Image classification is one of the implemented techniques using machine learning. This method is also called computer vision that is allowing the computers to have the ability to understand the image and classifying it into corresponding classes. Deep neural networks are subsequent of machine learning that is using neural network for modeling with backpropagation for minimizing a loss function. One of the best deep learning models used for image classification is Convolutional Neural Network (CNN) that is proven to get the highest accuracy possible for image classification. I will compare simple image classification for face recognition with 40 different classes using a dense neural network model with a couple of hidden layers and with a convolutional neural network.
The data I got for this classification is from my classmates in one of my classes. There are 40 people with different names and each name corresponding to classes that will be predicted. The photos were taken with a webcam on an online meeting application platform and each people take 10 photos from a different angle. We are using a specific background image for taking photos to make it more general.
Here is the background image that we used.
The blue horizontal line in the image will help the positioning of the eye. Then after getting the photos, we will crop the image in the black lined square and reshape it to 100 x 100 pixels.
In the end, we got 400 100×100 pixels images from 40 different classes and each class has 10 different images.
I will use Tensorflow-Keras API for separating the data for training and testing, training the data, and modeling the data. After the data is processed we split the data into 70% for training and 30% for validating and testing.
I’m using TensorFlow.Keras.preprocessing.image_dataset_from_directory package to create a dataset from a directory and split the data into 70% and 30%. This will also regenerate the class name from the file directory and from that we got 40 different classes.
The data we got is RGB images.

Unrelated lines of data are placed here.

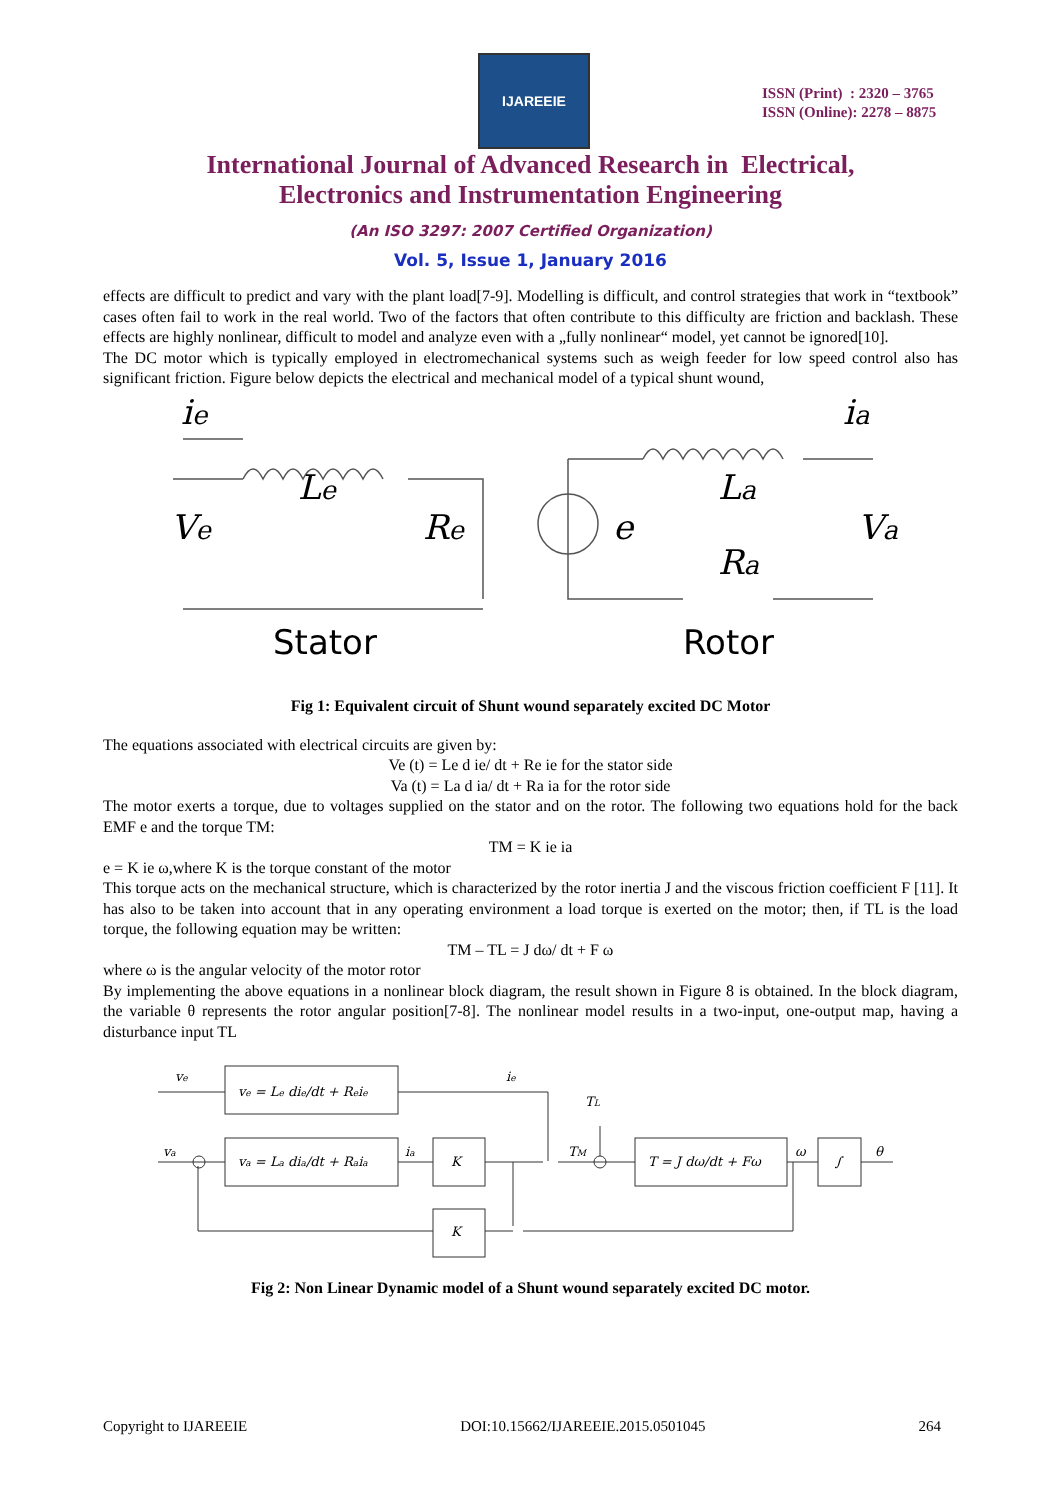IJAREEIE
ISSN (Print) : 2320 – 3765
ISSN (Online): 2278 – 8875
International Journal of Advanced Research in Electrical,
Electronics and Instrumentation Engineering
(An ISO 3297: 2007 Certified Organization)
Vol. 5, Issue 1, January 2016
effects are difficult to predict and vary with the plant load[7-9]. Modelling is difficult, and control strategies that work in “textbook” cases often fail to work in the real world. Two of the factors that often contribute to this difficulty are friction and backlash. These effects are highly nonlinear, difficult to model and analyze even with a „fully nonlinear“ model, yet cannot be ignored[10].
The DC motor which is typically employed in electromechanical systems such as weigh feeder for low speed control also has significant friction. Figure below depicts the electrical and mechanical model of a typical shunt wound,
ie
Le
Ve
Re
e
ia
La
Ra
Va
Stator
Rotor
Fig 1: Equivalent circuit of Shunt wound separately excited DC Motor
The equations associated with electrical circuits are given by:
Ve (t) = Le d ie/ dt + Re ie for the stator side
Va (t) = La d ia/ dt + Ra ia for the rotor side
The motor exerts a torque, due to voltages supplied on the stator and on the rotor. The following two equations hold for the back EMF e and the torque TM:
TM = K ie ia
e = K ie ω,where K is the torque constant of the motor
This torque acts on the mechanical structure, which is characterized by the rotor inertia J and the viscous friction coefficient F [11]. It has also to be taken into account that in any operating environment a load torque is exerted on the motor; then, if TL is the load torque, the following equation may be written:
TM – TL = J dω/ dt + F ω
where ω is the angular velocity of the motor rotor
By implementing the above equations in a nonlinear block diagram, the result shown in Figure 8 is obtained. In the block diagram, the variable θ represents the rotor angular position[7-8]. The nonlinear model results in a two-input, one-output map, having a disturbance input TL
ve
ve = Le die/dt + Reie
ie
TL
va
va = La dia/dt + Raia
ia
K
TM
T = J dω/dt + Fω
ω
∫
θ
K
Fig 2: Non Linear Dynamic model of a Shunt wound separately excited DC motor.
Copyright to IJAREEIE DOI:10.15662/IJAREEIE.2015.0501045 264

That being said, each image will contain 100x100x3 and each pixel has ranged from 0 to 255. After we got two different datasets that are training dataset and the validation dataset we use MinMaxScaler for processing the data and resulting in the range for each pixel ranged from 0 to 1.
In this part of the section, there are two parts of modeling used, dense neural network and convolutional neural network. First, we will look for a dense neural network model.
Dense Neural Network / Deep Neural Network
A dense Neural Network means each neuron is densely connected to each neuron from the next layer. I will use Tensorflow-Keras sequential to build this dense neural network model. The model has 1 input layer, 4 hidden layers, and 1 output layer.
The input layer is a flatten layer that will take input from 100x100x3 3-dimensional tensor into a 1-dimensional tensor. The first through the last hidden layer is a densely connected layer with 1024 neurons in the first hidden layer, 512 in the second hidden layer, 256 in the third hidden layer, and 128 in the last hidden layer. And lastly is the output layer that is also a dense layer with 40 neurons corresponding to each class for the model.
For each hidden layer in this model, I choose the rectifier linear unit as an activation function and softmax activation in the output layer. And to finish it off, we compile the model with adam optimizer and using the sparse categorical cross-entropy for the loss function.
Here is the model summary.
Convolutional Neural Network
The CNN (Convolutional Neural Network) model is one type of deep learning model that uses the concept of convolution. This model is most commonly applied to image analysis in machine learning. When using CNN, there is a layer called conv2d which takes the input of a tensor and specifies the size of 2–dimensional kernels as a parameter.
Our model takes the first input layer with the image rescaling with the MinMax scaler method so each pixel has a value between 0 and 1. And our model has 3 convolutional layers and each has a filter size of 32 pixels a kernel size of 3×3. Between each convolutional layer, we have a max pool layer for the image sampling that takes that maximum value in the pool_size.
After several convolutional layers, we flatten the image with a flattened layer and resulting 1-dimensional tensor with the size of 3200. Then we use a densely connected layer with 128 neurons and the output layer with 40 neurons each representing the class.
For the activation function, I use a rectifier linear unit in the hidden convolutional layer and hidden dense layer. And using softmax as an activation function in the output layer for making the predictions. And then, we compile the model with adam as an optimizer and sparse categorical cross-entropy for the loss function.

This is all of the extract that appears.